During COVID, the company launched a direct-to-consumer offering in the UK called Heinz To Home in order to serve their consumers. This has required more creativity when it comes to planning processes and communicating with consumers.
“Innovation is relative,” said Victoria Sjardin, VP of Marketing, The Kraft Heinz Company. “What might be innovative for one company, may be a core pillar of another. You need to think about innovation in terms of how to do things differently and better in order to drive value. We have something at Kraft Heinz called Acts not Ads. In terms of past CPG marketing, these companies usually just tell consumers what they want them to understand in advertisements. If you think about the plethora of platforms today, it’s overwhelming. We try to understand our consumers through what is relevant to them. We want to bring consumer communication at the speed of culture to cut through in a different way. We don’t want to be interrupting, but commenting on culture and providing experiences.”

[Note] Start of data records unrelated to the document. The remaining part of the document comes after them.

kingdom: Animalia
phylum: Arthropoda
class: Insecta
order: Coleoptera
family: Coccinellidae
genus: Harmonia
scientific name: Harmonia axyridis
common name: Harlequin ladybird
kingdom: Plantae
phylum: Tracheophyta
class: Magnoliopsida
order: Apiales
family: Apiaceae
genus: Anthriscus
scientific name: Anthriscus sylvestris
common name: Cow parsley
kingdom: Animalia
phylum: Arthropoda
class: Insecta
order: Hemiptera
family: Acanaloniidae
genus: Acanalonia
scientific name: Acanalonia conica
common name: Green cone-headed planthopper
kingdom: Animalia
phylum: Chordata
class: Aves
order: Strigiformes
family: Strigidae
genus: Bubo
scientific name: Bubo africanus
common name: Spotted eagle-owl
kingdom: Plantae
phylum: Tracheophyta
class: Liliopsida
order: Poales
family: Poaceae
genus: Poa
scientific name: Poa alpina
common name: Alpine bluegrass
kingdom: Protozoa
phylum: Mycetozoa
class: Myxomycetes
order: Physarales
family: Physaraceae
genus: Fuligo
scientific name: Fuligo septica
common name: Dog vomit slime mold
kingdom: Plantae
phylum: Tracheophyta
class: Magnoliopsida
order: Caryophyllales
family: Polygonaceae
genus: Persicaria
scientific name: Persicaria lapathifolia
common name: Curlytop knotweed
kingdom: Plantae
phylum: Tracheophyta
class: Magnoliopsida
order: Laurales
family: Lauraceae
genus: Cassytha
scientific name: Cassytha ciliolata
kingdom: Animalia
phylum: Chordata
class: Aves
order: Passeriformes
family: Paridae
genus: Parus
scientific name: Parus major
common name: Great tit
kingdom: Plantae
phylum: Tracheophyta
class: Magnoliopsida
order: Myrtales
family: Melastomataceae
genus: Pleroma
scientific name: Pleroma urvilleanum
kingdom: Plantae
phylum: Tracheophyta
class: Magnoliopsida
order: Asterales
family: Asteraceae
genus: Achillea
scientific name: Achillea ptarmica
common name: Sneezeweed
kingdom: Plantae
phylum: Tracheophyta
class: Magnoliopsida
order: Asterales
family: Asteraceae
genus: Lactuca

Brand Innovators kicked off the first event in a new monthly European livecast series last week. Sjjardin was joined by speakers from AB InBev, Electronic Arts, and Merlin Entertainments.
For AB InBev, innovating to meet the needs of the world during the pandemic meant converting beer to bread and donating tons of it to food banks across Belgium. This idea was born through a collaboration across multiple teams.
“It was this brilliant chemistry that happened when all the brains, creative power and technical skills came together which really enabled us to have a big impact,” said Julie Yufe, GM & Head of Growth Markets Europe, Anheuser-Busch InBev. “I’m hoping some of the new habits that people have built as a result of the pandemic will stick. They not only work in favor of the categories that we build but also towards our mission. People are coming together and having more meaningful relationships and when that happens, there is a lot of greatness that we can unlock.”
Digital has also played a key role in the company’s approach to communicating with partners and consumers.
“As digital becomes more important, we need to separate the silos between our different departments,” said Dries Mertens, Managing Director, Draftline, Anheuser-Busch InBev. “Too often, the creative is given to the media team who executes it and after the fact, we realize there was a better way to campaign. Now, we test more in advance with the digital and creative teams and once the campaigns go live, the teams connect frequently to assess and adjust as needed. This is a capability that if you bring it in-house and have more control, it can be very effective.”
The change in consumer travel behavior has had a large impact on Merlin Entertainments, which owns and runs 120-130 attractions worldwide across the globe in over 20 countries. The brand has shifted its marketing budgets from out-of-home (OOH) to more digital channels since people are no longer traveling to city centers to go to work and are instead working from home. Since park capacities are now limited, the company wants to focus on selling a lower volume of tickets but at a higher price point, a shift from a company known for online deals.
Additionally, since the pandemic hit, the company is targeting local consumers to visit its attractions – when they are open and safe to visit – as opposed to international tourists.
“People are staying in the surrounding areas of where they live,” said Ulf Tiedemann, Head of Marketing, Germany, Merlin Entertainment. “We used to have big campaigns in public transport. Luckily for us, our Berlin business is not dependent on international visitors. Even domestic travel in Germany is not as popular. We were lucky last summer because we did not need to change our audience too much. We were able to have a large audience with domestic travelers, even though we no longer had international travelers.”
Electronic Arts has been attracting a lot of new players to its gaming platforms since the pandemic hit last year. Rob Bullough, Director at Global Brand Marketing, Electronic Arts, explained that the relationship between the player and the brand is getting closer and closer and that EA is looking at ways to develop those relationships in a meaningful way.
“One of the very prevalent behaviors that you see in video games nowadays is social play,” said Bullough. “And what I mean by that is a place to go and hang out and people clustering together as a group of human beings, playing the game together and jumping into the next game and the next game. That type of behavior is pretty much the price of entry for a younger generation of gamers. So finding ways to not exploit that but develop it with the players is something we talk about endlessly at EA.”